The number of multifamily transactions in New York City reached a five-year low in 2016, while prices increased significantly in the outer boroughs, according to the new year-end report from Ariel Property Advisors. Queens in particular outdid its 2015 metrics in both dollar volume and price appreciation, breaking $1.5 billion in dollar volume and hitting 15 percent growth in price.
Overall, there were 656 multifamily transactions in 2016, with 1,120 buildings trading hands for a total of $14 billion. Transaction and building volume were down 18 and 21 percent respectively compared to 2015. While dollar volume was down 26 percent, it registers a 4 percent gain when Blackstone Group and Ivanhoe Cambridge’s $5.3 billion purchase of Stuyvesant Town-Peter Cooper Village, is omitted from the 2015 total.

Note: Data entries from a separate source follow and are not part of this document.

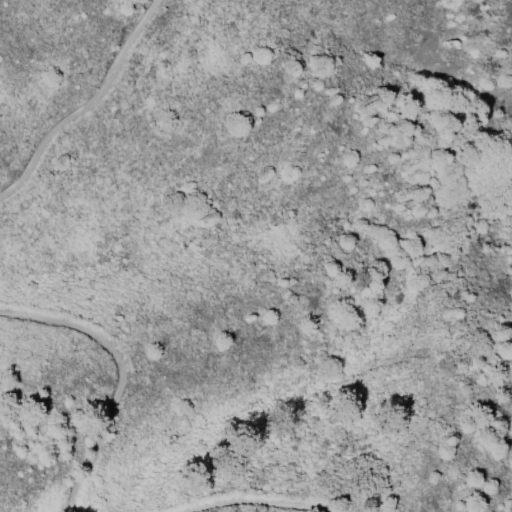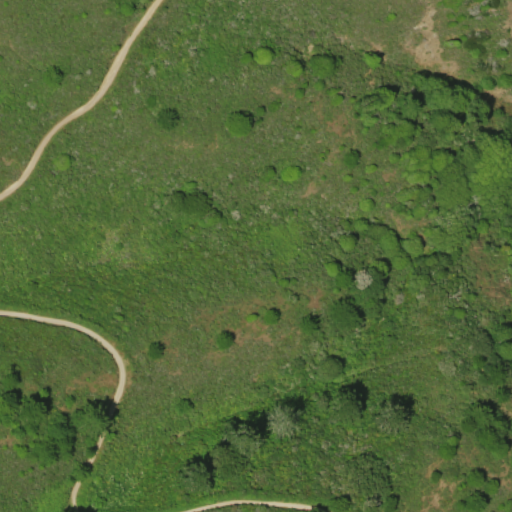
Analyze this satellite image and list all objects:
road: (81, 329)
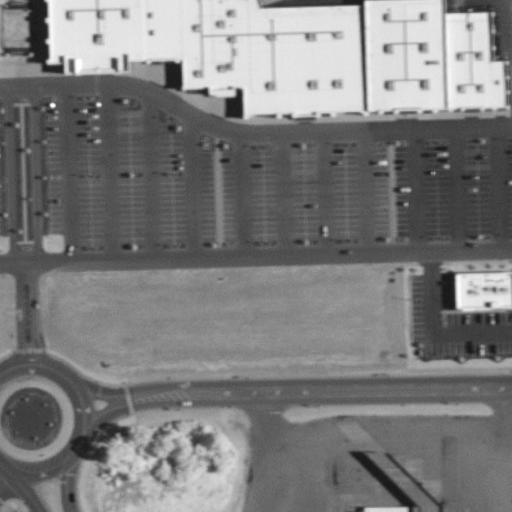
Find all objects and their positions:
building: (178, 29)
building: (6, 35)
building: (113, 36)
building: (228, 45)
building: (228, 47)
building: (426, 59)
building: (322, 63)
building: (488, 64)
road: (27, 91)
road: (439, 135)
road: (239, 137)
parking lot: (235, 190)
road: (256, 262)
road: (29, 267)
road: (439, 327)
road: (251, 373)
road: (316, 387)
road: (99, 393)
road: (1, 420)
road: (383, 438)
road: (76, 447)
road: (494, 447)
road: (272, 448)
road: (4, 478)
road: (32, 483)
road: (24, 491)
road: (2, 495)
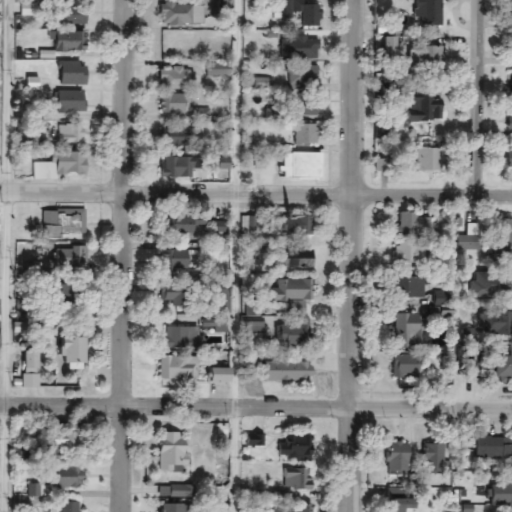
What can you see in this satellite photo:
building: (216, 7)
building: (286, 9)
building: (427, 11)
building: (69, 13)
building: (180, 13)
building: (309, 14)
building: (69, 40)
building: (388, 44)
building: (302, 46)
building: (511, 47)
building: (425, 57)
building: (217, 68)
building: (72, 73)
building: (302, 76)
building: (173, 78)
building: (263, 81)
building: (511, 81)
road: (479, 96)
building: (68, 100)
building: (174, 102)
building: (303, 103)
building: (422, 107)
building: (509, 118)
building: (70, 133)
building: (306, 133)
building: (37, 135)
building: (176, 135)
building: (508, 154)
building: (428, 159)
building: (220, 162)
building: (381, 164)
building: (59, 165)
building: (180, 165)
building: (301, 165)
road: (255, 191)
building: (63, 221)
building: (180, 222)
building: (248, 222)
building: (413, 224)
building: (294, 225)
building: (501, 234)
building: (468, 241)
building: (409, 250)
road: (6, 256)
building: (69, 256)
road: (125, 256)
road: (236, 256)
road: (353, 256)
building: (174, 258)
building: (294, 258)
building: (491, 284)
building: (409, 286)
building: (291, 289)
building: (61, 293)
building: (173, 293)
building: (221, 296)
building: (441, 304)
building: (295, 306)
building: (495, 321)
building: (220, 324)
building: (252, 324)
building: (408, 329)
building: (291, 333)
building: (468, 334)
building: (180, 337)
building: (71, 351)
building: (404, 365)
building: (176, 367)
building: (491, 367)
building: (29, 370)
building: (286, 370)
building: (218, 374)
road: (255, 406)
building: (255, 439)
building: (63, 440)
building: (295, 445)
building: (493, 446)
building: (170, 450)
building: (396, 456)
building: (434, 459)
building: (65, 476)
building: (296, 477)
building: (175, 490)
building: (499, 493)
building: (398, 501)
building: (67, 506)
building: (173, 507)
building: (288, 508)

Manhattan’s multifamily market was sluggish this year. Transaction and building volume dropped 18 and 30 percent respectively, for a total of 224 buildings traded in 146 transactions. The year’s biggest transaction was Blackstone’s purchase of the roughly 900-unit Kips Bay Court at 520 Second Avenue for $620 million.

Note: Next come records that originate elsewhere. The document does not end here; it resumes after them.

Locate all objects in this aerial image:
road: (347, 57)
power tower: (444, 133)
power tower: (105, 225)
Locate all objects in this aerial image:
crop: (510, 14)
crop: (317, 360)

In Northern Manhattan, the market was the opposite of sluggish. Dollar volume surged 55 percent to $2.72 billion and 241 buildings traded in 105 transactions. Institutional-level transactions dominated, with six transactions over $100 million accounting for $1.27 billion. The area’s top transaction was Isaac Kassirer’s purchase of a 47-building East Harlem portfolio for $357.5 million.
Brooklyn’s multifamily activity also fell far below 2015 metrics, with dollar volume dropping 28 percent to $2.64 billion, transaction volume sliding 22 percent to 186, and building volume sinking 33 percent to 287. Pricing continued its upward trajectory, with overall growth at 9 percent, and 15 percent increases in price per square foot and price per unit. Williamsburg led in dollar volume with $566 million in sales, followed by $388 million in Crown Heights. Crown Heights also saw a 20 percent increase in price per square foot, followed by 14 percent in Flatbush.

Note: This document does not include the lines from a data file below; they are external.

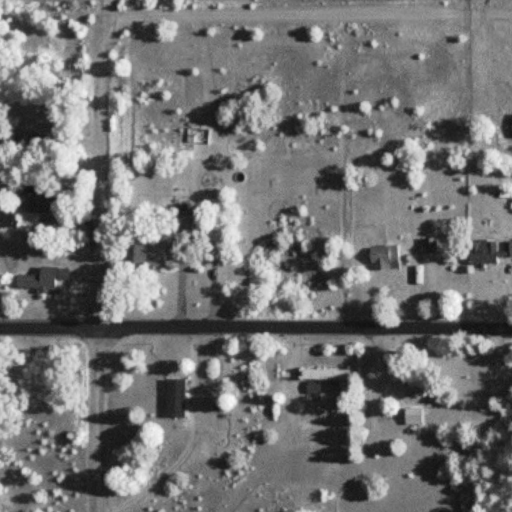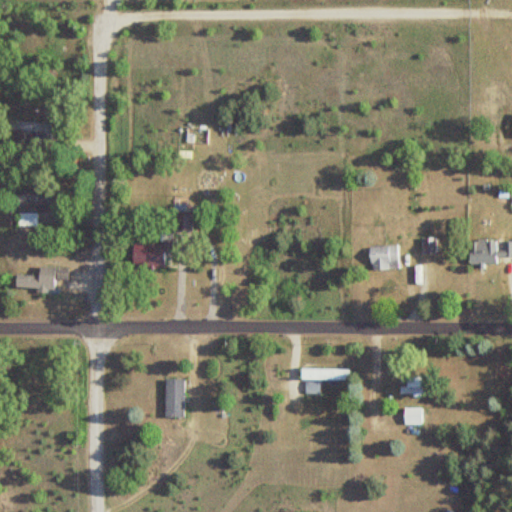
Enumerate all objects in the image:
building: (26, 129)
building: (30, 207)
building: (488, 251)
building: (145, 255)
building: (382, 257)
building: (40, 278)
road: (92, 281)
road: (255, 329)
building: (321, 374)
building: (411, 385)
building: (310, 389)
building: (172, 398)
building: (410, 416)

In the Bronx, there were 145 transactions totaling $1.4 billion, a 17 percent decrease compared to 2015. Pricing however, rose 13 percent. Only one sale came in above $100 million and only three above $50 million.
Queens saw the biggest leap in both pricing and dollar volume, with the latter skyrocketing 59 percent to $1.6 billion. Prices were up 15 percent overall, and price per square foot leapt 23 percent to $346 per square foot. Transaction volume, at 74, was the lowest of the boroughs, but in line with the 75 transactions in 2015. Elmhurst and Sunnyside led with $225 million and $209 million in sales respectively.